The Trump administration's broader agenda continues to generate major developments across multiple fronts. The president has signaled readiness to reshape the Supreme Court, and federal agencies are being pushed to rethink long-standing assumptions in areas from national security to public health. The MAHA initiative fits squarely within that pattern, challenging institutional orthodoxy that has gone unquestioned for decades.

Hiring a former HHS senior adviser is a way to borrow credibility from the federal movement and plant it inside a corporate org chart. Whether other chains follow depends on whether Steak 'n Shake's gamble pays off at the register.

The food industry has been slow to respond to the MAHA push. Most large chains have kept their heads down, making quiet ingredient tweaks without attaching a political label. Steak 'n Shake is doing the opposite, embracing the label, creating a title around it, and staffing it with someone who helped shape the policy at the federal level.

That willingness to take a public stand is notable at a time when corporate America often hedges its bets on anything remotely political. The administration has shown it rewards allies and holds adversaries accountable across government, and now the private sector is watching to see whether alignment with MAHA translates into customer loyalty.

The numbers behind the movement

Kennedy's MAHA initiative rests on a straightforward claim: the American food system is making people sick. The statistics in the White House's own report support that argument in blunt terms. Three-quarters of packaged foods contain ultra-processed sugars. Nearly two-thirds of Americans over the age of two consume more than the recommended share of added sugars every day.

Those figures come from the Department of Agriculture and the White House MAHA report, not from advocacy groups or fringe nutritionists. They represent the federal government's own data, now being used to justify a movement that asks companies to change how they make food.

Steak 'n Shake's response, hiring a Chief MAHA Officer, switching to beef tallow, publicly aligning with the administration's health agenda, is the most visible corporate answer to that challenge so far. It is also a test case. If customers reward the chain for these moves, competitors will face pressure to follow. If they don't, the MAHA movement's influence on the private sector will remain mostly rhetorical.

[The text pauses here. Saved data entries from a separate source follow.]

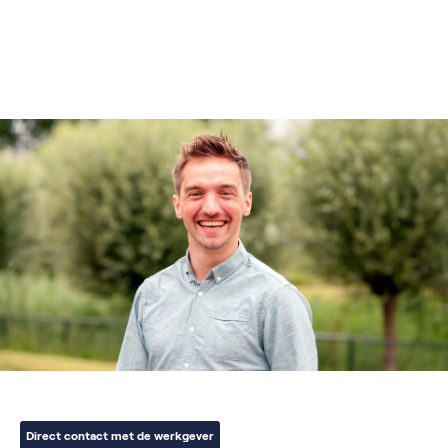
Direct contact met de werkgever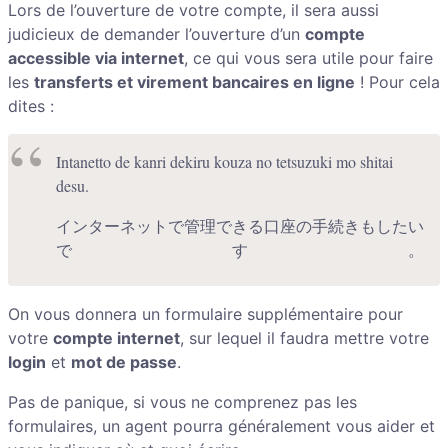
Lors de l’ouverture de votre compte, il sera aussi
judicieux de demander l’ouverture d’un
compte
accessible via internet
, ce qui vous sera utile pour faire
les
transferts et virement bancaires en ligne
! Pour cela
dites :
Intanetto de kanri dekiru kouza no tetsuzuki mo shitai
desu.
インターネットで管理できる口座の手続きもしたい
です。
On vous donnera un formulaire supplémentaire pour
votre
compte internet
, sur lequel il faudra mettre votre
login
et
mot de passe
.
Pas de panique, si vous ne comprenez pas les
formulaires, un agent pourra généralement vous aider et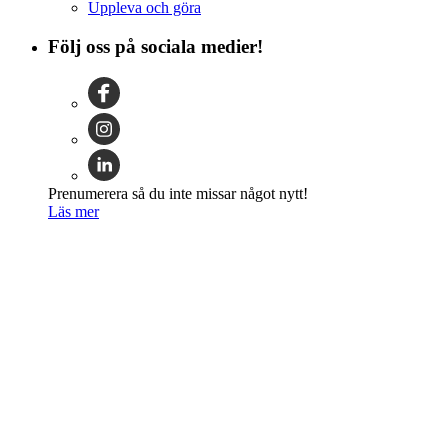
Uppleva och göra
Följ oss på sociala medier!
Prenumerera så du inte missar något nytt!
Läs mer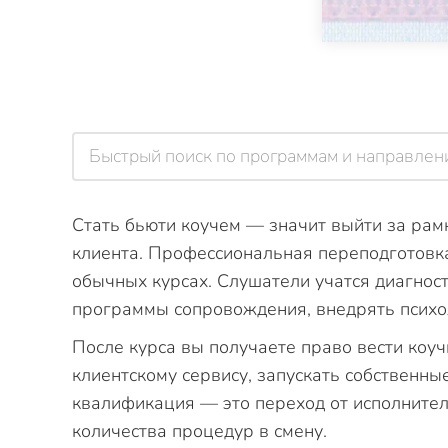
Стать бьюти коучем — значит выйти за рамк
клиента. Профессиональная переподготовка
обычных курсах. Слушатели учатся диагнос
программы сопровождения, внедрять психо
После курса вы получаете право вести коуч
клиентскому сервису, запускать собственны
квалификация — это переход от исполнителя 
количества процедур в смену.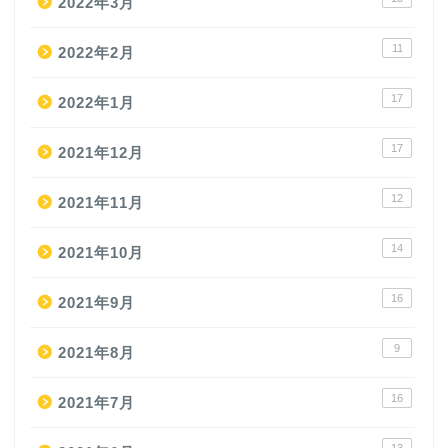
2022年3月
11
2022年2月
17
2022年1月
17
2021年12月
12
2021年11月
14
2021年10月
16
2021年9月
9
2021年8月
16
2021年7月
13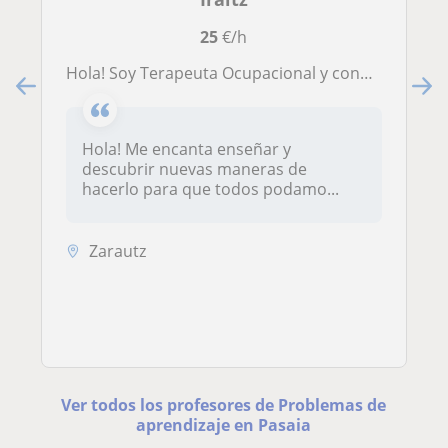
25
€/h
Hola! Soy Terapeuta Ocupacional y conmigo cada uno aprendera de la manera personalizada
Hola! Me encanta enseñar y
descubrir nuevas maneras de
hacerlo para que todos podamo...
Zarautz
Ver todos los profesores de Problemas de
aprendizaje en Pasaia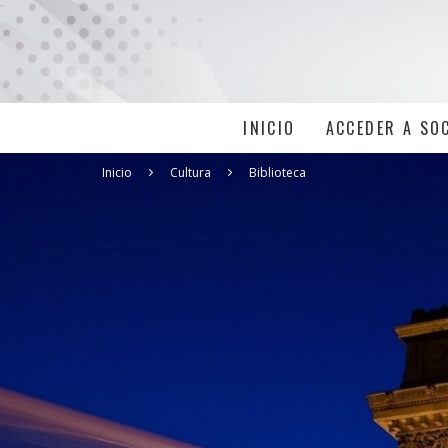
INICIO
ACCEDER A SO
Inicio
Cultura
Biblioteca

Meanwhile, the administration continues to press on multiple fronts simultaneously. Recent weeks have seen everything from security incidents near the White House to ongoing debates about the proper scope of federal authority. The MAHA initiative is quieter than most of those battles, but its long-term impact on American health could outlast all of them.

Open questions

Several details remain unresolved. Steak 'n Shake has not disclosed what specific duties Boes will handle beyond the broad mandate of advancing "nutritional integrity." The company has not said whether the role is full-time or advisory, or when Boes will formally begin. And it remains to be seen whether other chains will create similar positions or dismiss the move as a marketing stunt.

There is also the question of whether the MAHA label carries risk. Political branding in the food industry can attract loyal customers and repel others. Steak 'n Shake is betting that the health message transcends partisan lines, that parents worried about what their kids eat will care more about beef tallow than about bumper stickers.

The broader political landscape around the Trump administration's reform agenda continues to evolve rapidly. But the MAHA movement occupies a unique lane: it asks Americans to look at what they eat, read the ingredients, and demand better. That is not a partisan proposition. It is a common-sense one.

For decades, the food industry told Americans that cheaper ingredients and longer shelf lives were progress. One burger chain just hired a former federal health official to argue otherwise. The real test is whether the rest of the industry has the nerve to follow.